I am really getting tired of logging into all these websites, and here is my plan to fix it.
Here is what is needed:
- Extraction scripts. A script for each website from which data has to be extracted. Best case, the website has an API that provides you with clean data, and you can get down to business. Average case, you have to code a crawler for that website, extract the data yourself and store it in some file or database.
- Regular downloads. A server that runs the extraction scripts regularly, and get the most up-to-date data from the websites you want to follow. This server might hold all the API keys and passwords to the services and websites you are using, and that can be a serious security risk.
- Normalization. A normalization process, which transform all the extracted data into some common format that is independent from the source, so it can be displayed and transformed easily.
- Dashboard. A display interface or dashboard, which can take data from multiple source, and display them on one common screen.
Part 1 can be done in any language, and with any library. I would rather do it using scripting languages such as Perl, Python or Ruby.
Parts 2 and 3 and relatively trivial and just administration tasks.
Obviously, Parts 2, 3 and 4 are just a one-time task. Once this is done, most of it will be stable and won’t need much update.

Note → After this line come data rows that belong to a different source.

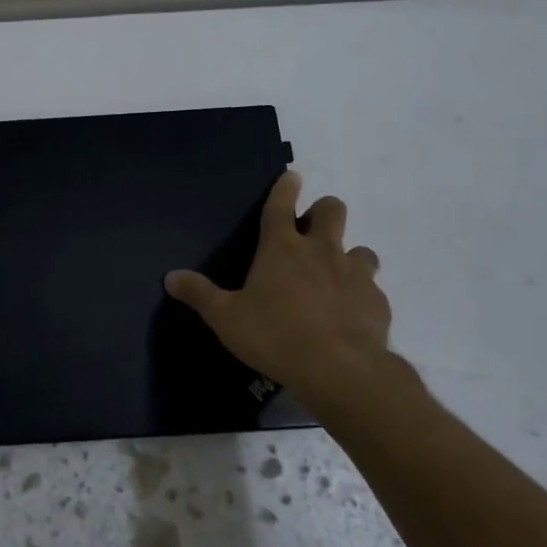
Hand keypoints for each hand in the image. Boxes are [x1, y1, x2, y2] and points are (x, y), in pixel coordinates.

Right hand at [165, 172, 391, 403]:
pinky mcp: (377, 301)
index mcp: (282, 249)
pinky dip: (360, 294)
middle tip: (310, 231)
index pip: (281, 205)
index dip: (285, 187)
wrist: (340, 370)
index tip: (291, 176)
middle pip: (332, 210)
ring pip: (360, 248)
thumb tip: (170, 277)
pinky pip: (372, 287)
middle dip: (322, 212)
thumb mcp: (226, 318)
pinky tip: (350, 313)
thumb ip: (199, 294)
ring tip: (334, 277)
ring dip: (347, 256)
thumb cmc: (275, 336)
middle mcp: (321, 251)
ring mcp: (355, 273)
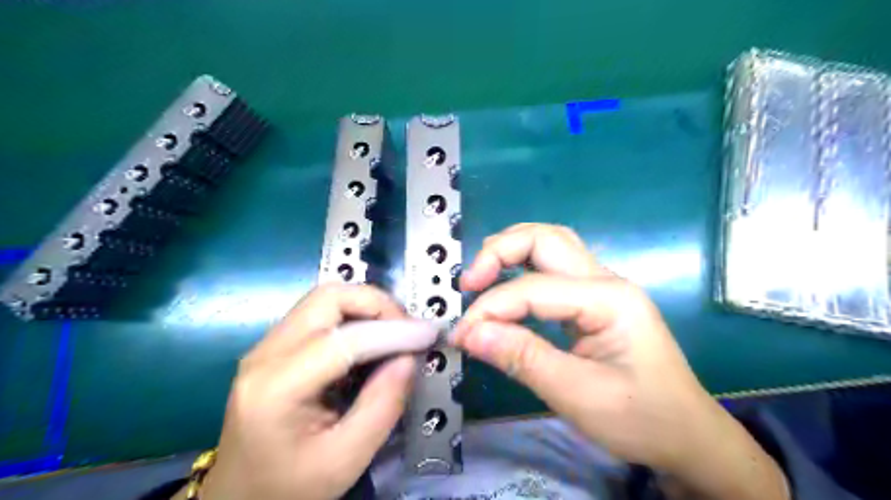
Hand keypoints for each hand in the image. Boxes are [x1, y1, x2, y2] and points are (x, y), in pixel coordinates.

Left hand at [193, 286, 436, 499]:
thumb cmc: (289, 488)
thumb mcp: (346, 459)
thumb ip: (383, 405)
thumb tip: (409, 357)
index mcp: (276, 388)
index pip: (344, 339)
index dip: (393, 332)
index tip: (429, 334)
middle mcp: (265, 354)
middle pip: (329, 297)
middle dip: (377, 304)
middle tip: (407, 330)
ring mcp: (267, 346)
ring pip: (326, 298)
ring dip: (367, 307)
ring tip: (395, 333)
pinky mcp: (275, 346)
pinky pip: (320, 313)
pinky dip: (354, 316)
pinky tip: (371, 340)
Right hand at [452, 224, 785, 499]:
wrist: (688, 437)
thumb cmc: (643, 419)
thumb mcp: (579, 395)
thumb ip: (522, 358)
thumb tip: (469, 333)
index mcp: (609, 298)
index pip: (533, 289)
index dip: (490, 308)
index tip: (460, 335)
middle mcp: (605, 280)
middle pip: (545, 239)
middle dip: (499, 251)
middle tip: (469, 283)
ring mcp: (601, 287)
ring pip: (550, 246)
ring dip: (510, 252)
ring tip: (480, 277)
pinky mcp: (593, 301)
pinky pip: (552, 269)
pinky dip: (521, 270)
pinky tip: (505, 286)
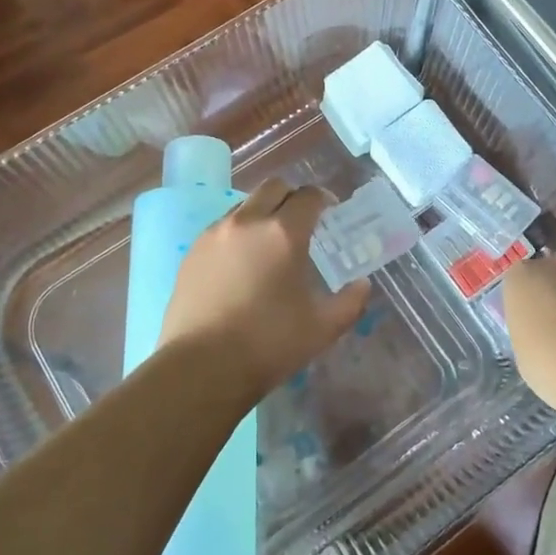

These parts have to be done only one time and then distributed as an open source project.
In addition, the extraction scripts needed for Part 1 can be easy shared and reused. Indeed, once a user has coded a crawler for some service that does not have a public API, then this code can be made publicly available to the Internet so others can save time. In in the end what is needed is a crawler repository or some sort of wiki on which crawlers can be posted.
Not re-inventing the wheel
Commercial solutions already exist. The best I have found so far is Geckoboard. The cheapest plan at the moment I am writing this is $9 per month, which to save millions of seconds is not that much. The advantage is that they already offer crawlers for services that have public APIs. For all the others, well, you have to code your own scripts. I am still holding it, as I think $9 is a bit expensive for personal use (even though that’s an acceptable price for business use). But honestly, I’d rather pay nice bucks than spend a dozens of hours recoding some boring framework.
I also found some discussion about some open source dashboard software on Quora. So far, nothing seems to compete even close to Geckoboard.
I also took a sneak peak at Piwik (open source alternative to Google Analytics), so see if there were any way to plug-in some custom data. It seems there are ways, but it’s not that convenient, as you have to put the data into some specific MySQL table format. I found a blog post that talks about it.
Why there will never be startups offering this service for the mass
Social network aggregators have been around for a while. But offering a service that would centralize any other website one may need is something else, and would be really hard. Indeed, how many people you know can code a crawler? Not that many right? So when some regular user will need to monitor some data on whatever website, he will be completely unable to do so. In addition, having an online app doing all this means that one will have to store the private access keys and possibly passwords of thousands of people. It won’t take long before some guy gets in and steals everybody’s passwords. For these two reasons only (and I could find more), there is no market for such software. The best that can be done is what Geckboards and clones did, which is selling the service with a B2B model, and hope that enough businesses will adopt it.